El jurista Cándido Simón criticó ayer sábado y consideró discriminatoria y errónea la decisión del procurador general de la República de ordenar a los fiscales no conciliar, judicializar y pedir prisión contra los hombres involucrados en violencia contra la mujer.
Simón dijo que contrario a lo que persigue el procurador Radhamés Jiménez Peña, con la medida se producirá un aumento de la violencia contra la mujer.
Las instrucciones impartidas por el procurador general de la República a todos los representantes del ministerio público de que no concilien ningún caso de violencia contra la mujer es discriminatoria, desproporcional, irrazonable, violenta, errónea y afecta la independencia funcional de los demás miembros del Ministerio Público, sostuvo Simón.
Precisó que la Constitución de la República protege el derecho a no ser discriminado por razones de género, por el hecho de ser hombre o mujer, razón por la que entiende que cuando el Ministerio Público asume una política de protección a la mujer la está discriminando indirectamente al considerarla como un ser débil e inferior a la vez que se suma a la violencia al resistirse a la conciliación e implementar la prisión preventiva como regla que se sabe es contrario al artículo 40 de la Constitución.
La relación de parejas, que son entes de género, sexo y origen diferentes, no puede tratarse como un campo de batalla donde se libra un combate en que el hombre es el enemigo y la mujer es la víctima, sino como una relación dialéctica en que conviven de manera dinámica entes distintos con un propósito común que es la familia. El Estado a través de sus políticas públicas no puede sumarse a las contradicciones para incentivarlas, sino intervenir para conciliar los intereses contrapuestos que puedan surgir en esa relación, dijo Simón.

════

#### Acción requerida
Según el texto sobre la crítica de Cándido Simón a la orden del procurador, ¿qué efecto producirá esa medida?

#### Extracto de datos
════

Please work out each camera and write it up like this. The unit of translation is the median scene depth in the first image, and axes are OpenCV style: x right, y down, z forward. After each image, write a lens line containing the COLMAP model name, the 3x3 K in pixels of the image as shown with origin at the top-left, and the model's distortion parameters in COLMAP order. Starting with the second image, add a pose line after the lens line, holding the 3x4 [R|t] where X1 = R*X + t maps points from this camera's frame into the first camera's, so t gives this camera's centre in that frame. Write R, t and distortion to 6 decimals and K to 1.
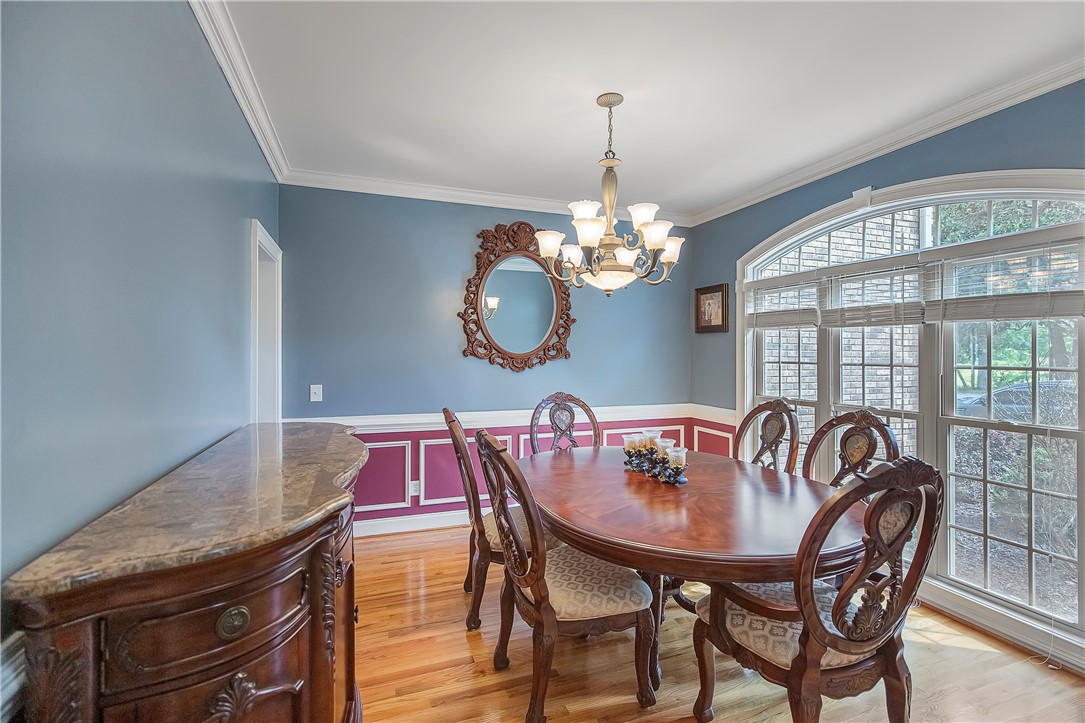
lens RADIAL K [[496.2, 0, 543.5], [0, 496.2, 361.3], [0, 0, 1]] dist [0.004280, 0.000334]
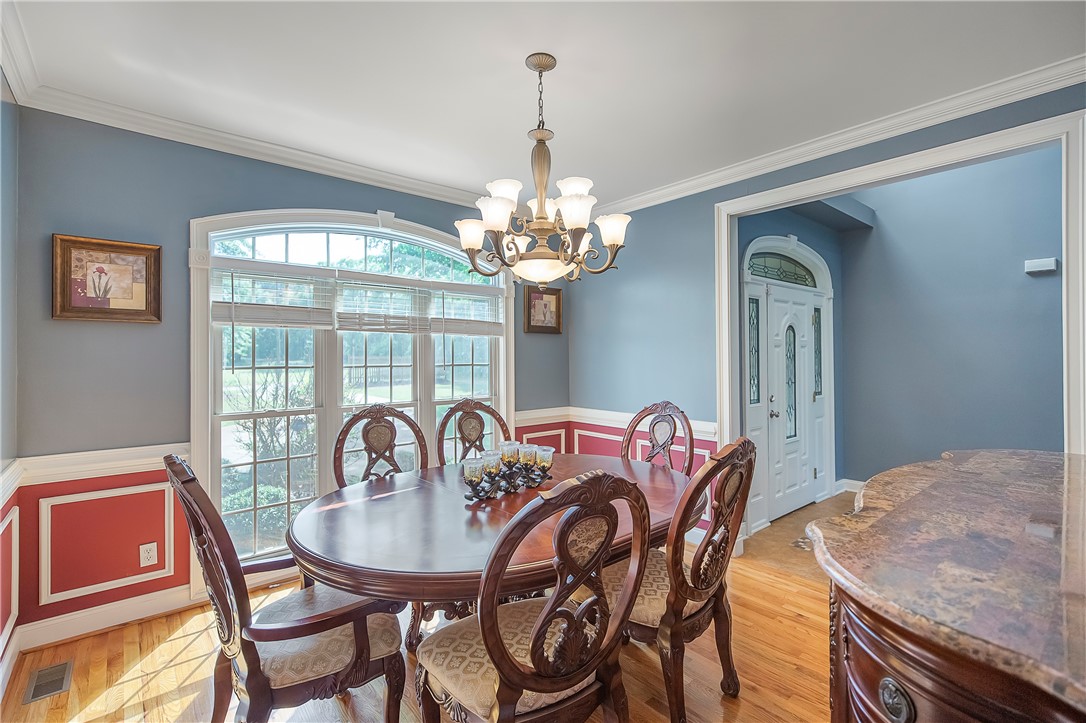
lens RADIAL K [[496.7, 0, 541.3], [0, 496.7, 355.0], [0, 0, 1]] dist [0.004280, 0.000334]
pose [[-0.333672, 0.000062, 0.942689, -0.491007], [0.015391, 0.999867, 0.005382, -0.016689], [-0.942564, 0.016304, -0.333629, 0.935314]]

════

#### Respuesta
Un aumento de la violencia contra la mujer.